Last week brought news that Tim Murray will step down as the head of the Pretrial Justice Institute in 2014.  This is a big loss for the field -- and for me personally.  I've mentioned Tim in passing on this blog in the past as someone I admire, but this just scratches the surface.

I first met Tim during the Clinton years, when he served as the deputy director of the Bureau of Justice Assistance in the US Department of Justice.  He had been a key player in setting up the first drug court in Florida.  My first encounters with him were part of a concerted effort to get BJA interested in the Midtown Community Court.   As a drug court guy, Tim might have viewed the community court model with suspicion.  But that isn't how Tim views the world -- he isn't a narrow thinker.  Instead of competition, he saw John Feinblatt, Eric Lee, and the rest of us at the Center for Court Innovation as allies and comrades in arms.  

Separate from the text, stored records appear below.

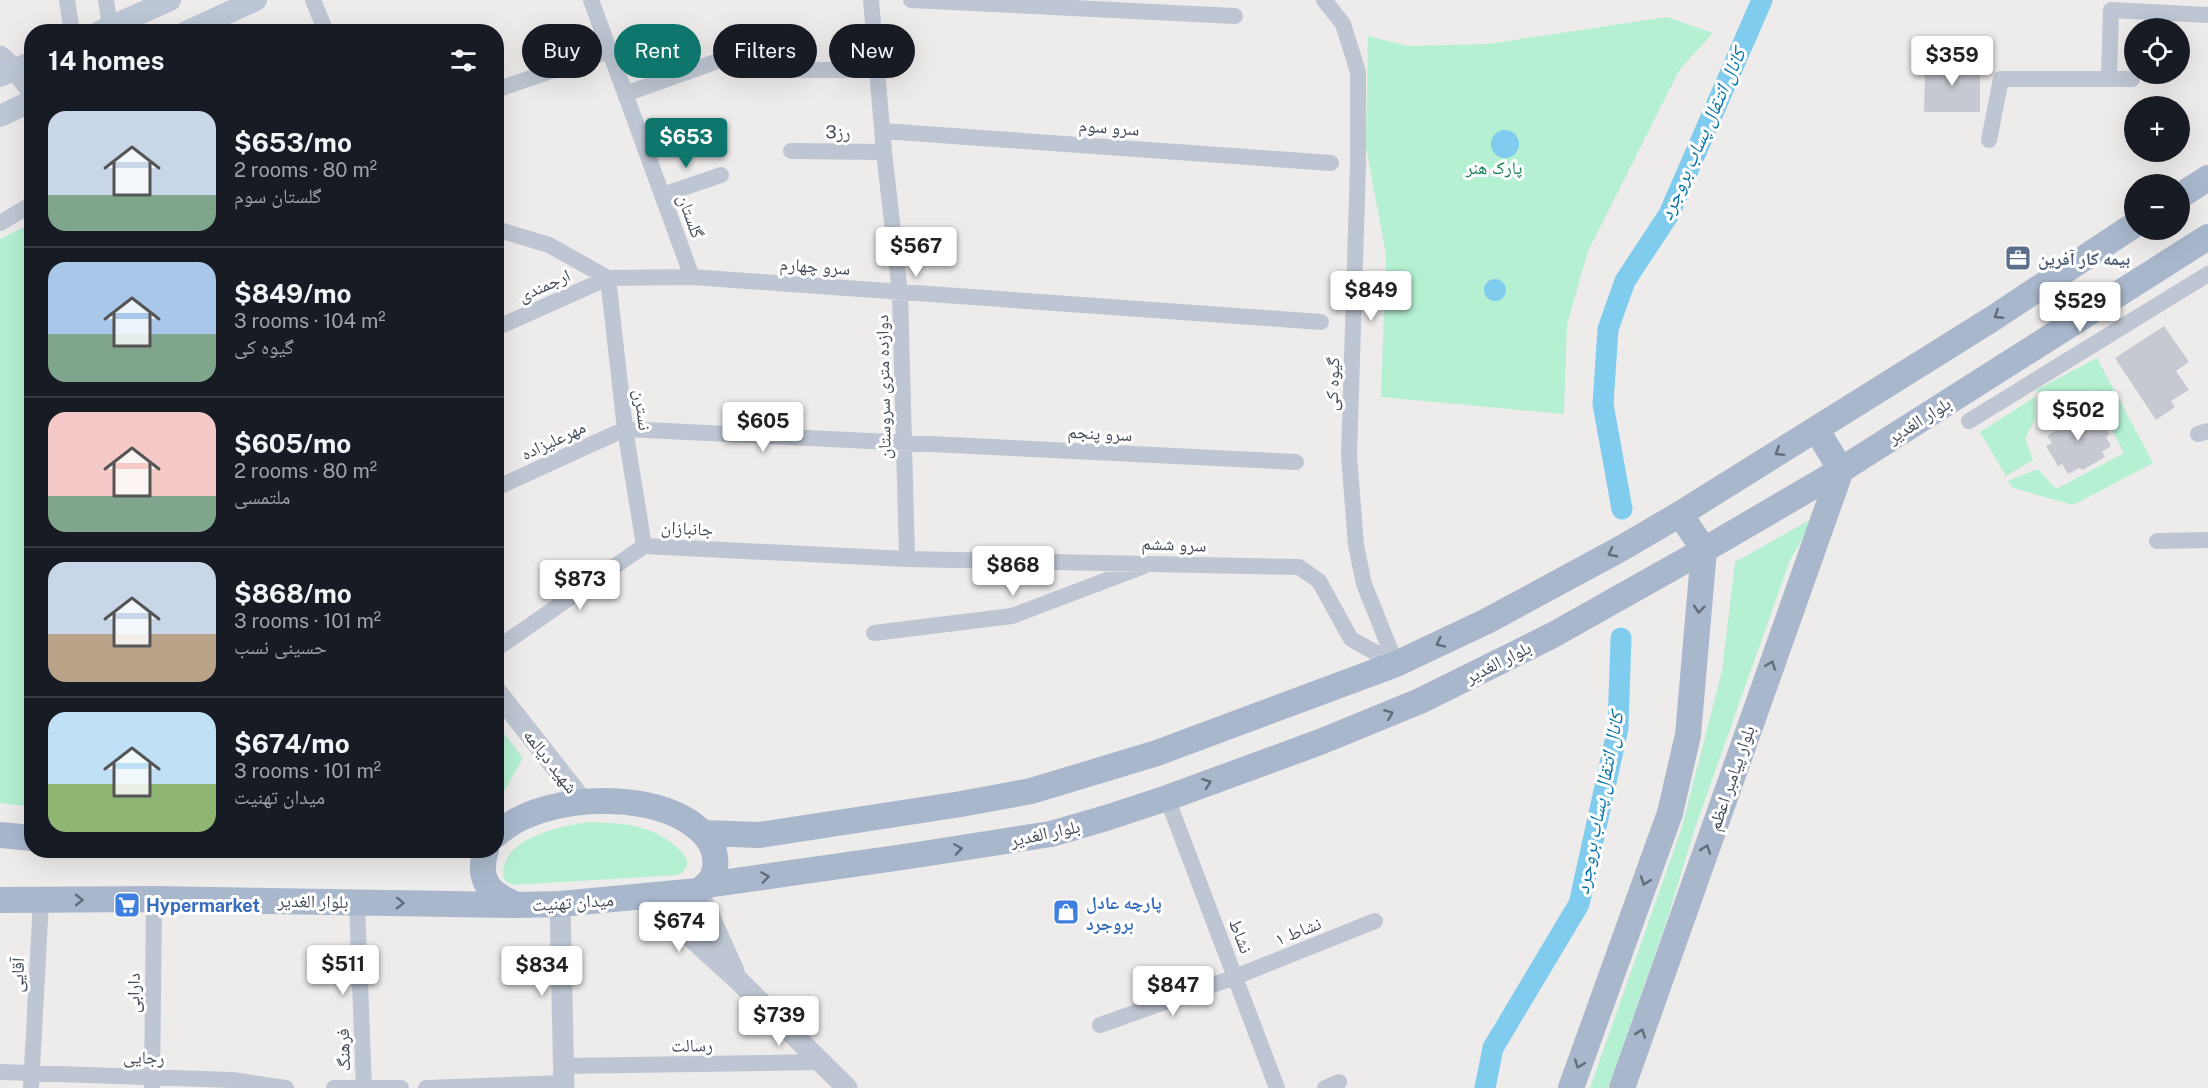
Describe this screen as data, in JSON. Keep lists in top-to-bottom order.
{
  "streets": {
    "main road": ["بلوار الغدیر", "بلوار پیامبر اعظم", "میدان تهنیت"],
    "street": [
      "سرو سوم",
      "رز3",
      "گلستان",
      "سرو چهارم",
      "ارجمندی",
      "گیوه کی",
      "دوازده متری سروستان",
      "نسترن",
      "سرو پنجم",
      "مهرعلیزاده",
      "جانبازان",
      "سرو ششم",
      "شهید دیالمه",
      "نشاط ۱",
      "نشاط",
      "آقایی",
      "دارابی",
      "رسالت",
      "فرهنگ",
      "رجایی"
    ]
  },
  "crossings": [
    ["سرو سوم", "دوازده متری سروستان"],
    ["رز3", "دوازده متری سروستان"],
    ["گلستان", "سرو چهارم"],
    ["سرو چهارم", "ارجمندی"],
    ["سرو چهارم", "دوازده متری سروستان"],
    ["سرو چهارم", "نسترن"],
    ["ارجمندی", "نسترن"],
    ["گیوه کی", "سرو ششم"],
    ["دوازده متری سروستان", "سرو پنجم"],
    ["دوازده متری سروستان", "جانبازان"],
    ["دوازده متری سروستان", "سرو ششم"],
    ["نسترن", "سرو پنجم"],
    ["نسترن", "مهرعلیزاده"],
    ["نسترن", "جانبازان"],
    ["بلوار الغدیر", "بلوار پیامبر اعظم"],
    ["بلوار الغدیر", "میدان تهنیت"],
    ["بلوار الغدیر", "نشاط"],
    ["بلوار الغدیر", "آقایی"],
    ["بلوار الغدیر", "دارابی"],
    ["بلوار الغدیر", "فرهنگ"],
    ["سرو پنجم", "مهرعلیزاده"],
    ["جانبازان", "سرو ششم"],
    ["نشاط ۱", "نشاط"],
    ["آقایی", "رجایی"],
    ["دارابی", "رجایی"]
  ],
  "water": ["کانال انتقال پساب بروجرد"],
  "parks": ["پارک هنر"],
  "places": {
    "office": ["بیمه کار آفرین"],
    "supermarket": ["Hypermarket"],
    "shop": ["پارچه عادل بروجرد"]
  },
  "page": {
    "map_buttons": ["+", "−"],
    "chip": [
      "Buy",
      "Rent",
      "Filters",
      "New"
    ],
    "heading": "14 homes",
    "price": [
      "$359",
      "$653",
      "$567",
      "$849",
      "$529",
      "$502",
      "$605",
      "$868",
      "$873",
      "$674",
      "$511",
      "$834",
      "$847",
      "$739"
    ],
    "list": [
      {
        "name": "$653/mo",
        "note": "2 rooms · 80 m² · گلستان سوم"
      },
      {
        "name": "$849/mo",
        "note": "3 rooms · 104 m² · گیوه کی"
      },
      {
        "name": "$605/mo",
        "note": "2 rooms · 80 m² · ملتمسی"
      },
      {
        "name": "$868/mo",
        "note": "3 rooms · 101 m² · حسینی نسب"
      },
      {
        "name": "$674/mo",
        "note": "3 rooms · 101 m² · میدان تهنیت"
      }
    ]
  }
}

As I got to know Tim better, I saw that this was typical of him.  While he is capable of sarcasm and a certain world-weariness that probably comes from operating at a high level in government and the non-profit sector for decades, behind that is a genuine idealism and a generosity of spirit.  Over the years, I have been the beneficiary of both of these qualities.  Tim has given his time whenever I have asked it of him -- to be interviewed as part of our study of criminal justice leadership, to facilitate a roundtable on statewide coordination of problem-solving courts, or to pick his brain on various controversies of the moment.    

Tim was particularly important to me when I first became the director of the Center for Court Innovation 12 years ago.  He was still at BJA at that point.  I made a special trip down to Washington DC to reassure him that the Center was in good hands and that our work in partnership with BJA would continue.  I don't remember the details, but I do remember that he gave me a hard time for the first 30 minutes -- testing my knowledge, seeing how I reacted to a stressful situation -- before ending with a note of real support and encouragement.

That particular meeting set the pattern for our relationship.  I have always found Tim challenging in the best sense of the word -- he continually challenges me to be the best leader of the Center that I can be.  I will miss him and I wish him nothing but the best going forward.